At Tulane University he served as executive assistant to the senior vice president for operations from 1983 to 1985, director of the Institute for the Study of Change in the Americas from 1985 to 1988, and vice president/assistant to the president from 1985 to 1988. He also held a faculty appointment in international business and political science.

He worked in the private sector from 1978 to 1983 as vice president of Commerce International Corp., a New Orleans–based international trading company.

==Career in the California State University==
In 1988 Armiñana moved to California to serve as vice president for finance and development at California State Polytechnic University, Pomona from 1988 to 1992, where he held a faculty appointment in political science.

Armiñana was appointed the sixth president of Sonoma State University in July 1992. He is a professor of political science and teaches periodically. During his term of office, the university has constructed the US$45 million Jean and Charles Schulz Information Center (helped by a $5 million gift from Peanuts cartoonist Charles M. Schulz), completed a $29.5 million renovation of the Darwin Hall science building, built a $15 million student recreation center, added residence hall units that now house a total of 2,400 students on campus, completed the Environmental Technology Center that models "green building" techniques, and began construction on the $120 million Donald and Maureen Green Music Center complex (initiated by a $10 million gift from telecommunications entrepreneur Donald Green), the centerpiece of which is the Joan and Sanford I. Weill Hall modeled after Ozawa Hall at Tanglewood.
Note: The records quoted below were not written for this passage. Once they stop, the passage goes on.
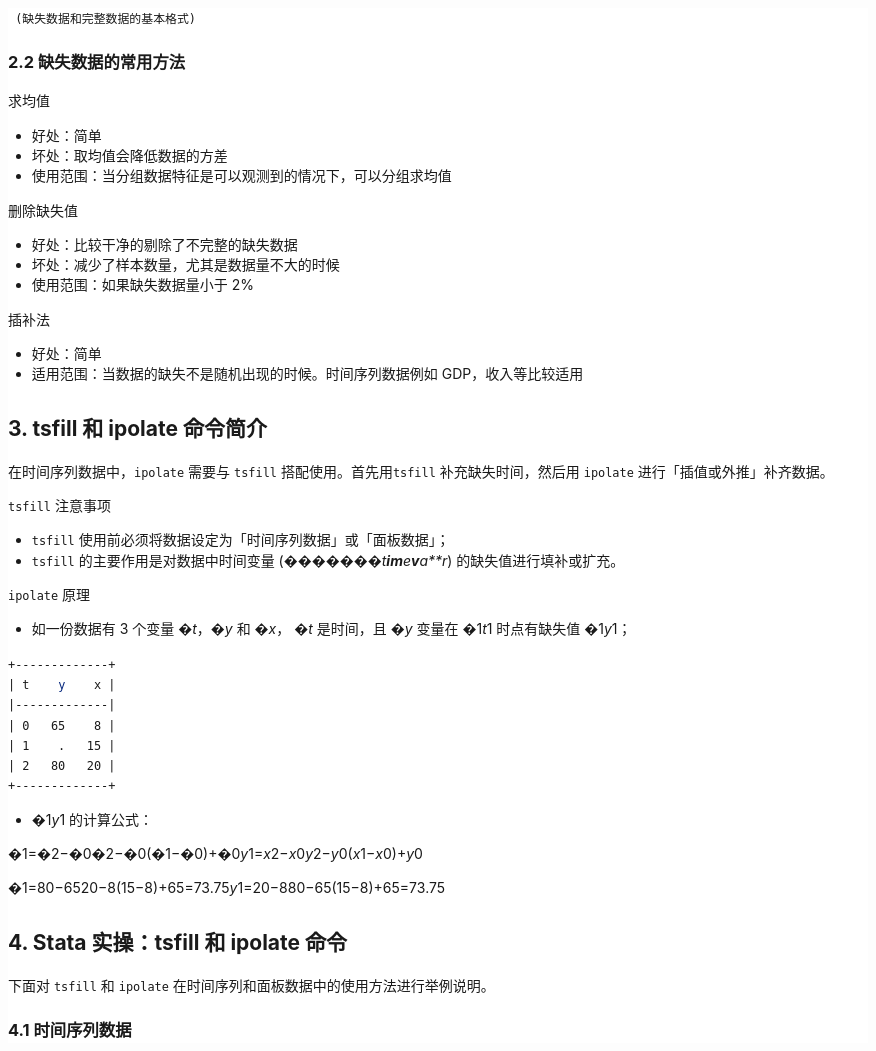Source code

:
 ```stata
 (缺失数据和完整数据的基本格式)
```

### 2.2 缺失数据的常用方法

求均值

- 好处：简单
- 坏处：取均值会降低数据的方差
- 使用范围：当分组数据特征是可以观测到的情况下，可以分组求均值

删除缺失值

- 好处：比较干净的剔除了不完整的缺失数据
- 坏处：减少了样本数量，尤其是数据量不大的时候
- 使用范围：如果缺失数据量小于 2%

插补法

- 好处：简单
- 适用范围：当数据的缺失不是随机出现的时候。时间序列数据例如 GDP，收入等比较适用

## 3. tsfill 和 ipolate 命令简介

在时间序列数据中，`ipolate` 需要与 `tsfill` 搭配使用。首先用`tsfill` 补充缺失时间，然后用 `ipolate` 进行「插值或外推」补齐数据。

`tsfill` 注意事项

- `tsfill` 使用前必须将数据设定为「时间序列数据」或「面板数据」；
- `tsfill` 的主要作用是对数据中时间变量 (�������*t**im**e**v**a**r*) 的缺失值进行填补或扩充。

`ipolate` 原理

- 如一份数据有 3 个变量 �*t*，�*y* 和 �*x*， �*t* 是时间，且 �*y* 变量在 �1*t*1 时点有缺失值 �1*y*1；

```stata
+-------------+
| t    y    x |
|-------------|
| 0   65    8 |
| 1    .   15 |
| 2   80   20 |
+-------------+
```

- �1*y*1 的计算公式：

�1=�2−�0�2−�0(�1−�0)+�0*y*1=*x*2−*x*0*y*2−*y*0(*x*1−*x*0)+*y*0

�1=80−6520−8(15−8)+65=73.75*y*1=20−880−65(15−8)+65=73.75

## 4. Stata 实操：tsfill 和 ipolate 命令

下面对 `tsfill` 和 `ipolate` 在时间序列和面板数据中的使用方法进行举例说明。

### 4.1 时间序列数据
In addition, the university acquired the 411 acre Fairfield Osborn Preserve in 1997 from the Nature Conservancy, and the 3500 acre Galbreath Wildlands Preserve in 2004.

Academic programs initiated during Armiñana's presidency include B.S. and M.S. degrees in Engineering Science, a wine business concentration for B.A. and M.B.A. degrees, and a highly successful Osher Lifelong Learning Institute. Sonoma State University was accepted as the California member of the Council of Public Liberal Arts Colleges (COPLAC).

In 2005 Armiñana was named to the list of the "100 Most Influential Hispanics" by Hispanic Business Magazine.

In May 2007 the faculty of Sonoma State University voted no-confidence in President Armiñana, alleging that he underfunded the academic budget and made decisions without consulting the faculty. Faculty charged the spiraling cost of the Green Music Center was taking money from academic programs. The Green Music Center was first proposed as a small choral hall. But after Armiñana visited the famed Tanglewood concert hall in Massachusetts in 1996, he was inspired to think on a larger scale. The hall went from a $10 million idea presented to Green to a $22 million proposal for the larger concert hall in 1998. Eventually the initial $22 million price tag ballooned to an estimated $145 million. The project included four components—the 1,400-seat concert hall, a smaller recital hall, a hospitality center with meeting rooms and a restaurant, and a music education building that was planned to house the arts programs and accommodate community groups. At one point about $55 million had been raised through private donations, including a $12 million donation from Joan and Sandy Weill, announced in March 2011, that provided the funds to complete the Joan and Sanford I. Weill Hall for the fall 2012 opening. Another $18.1 million came from state construction bonds and $25 million from the state capital program for the music faculty offices and instructional equipment in the academic building. The campus planned to use taxpayer funds to cover the $934,054 it is estimated to cost each year to operate the center. The 250-seat Schroeder's Recital Hall was completed in 2014. Throughout the controversies the CSU Board of Trustees continued to support Armiñana. In August 2015 Armiñana announced he would retire at the end of June 2016.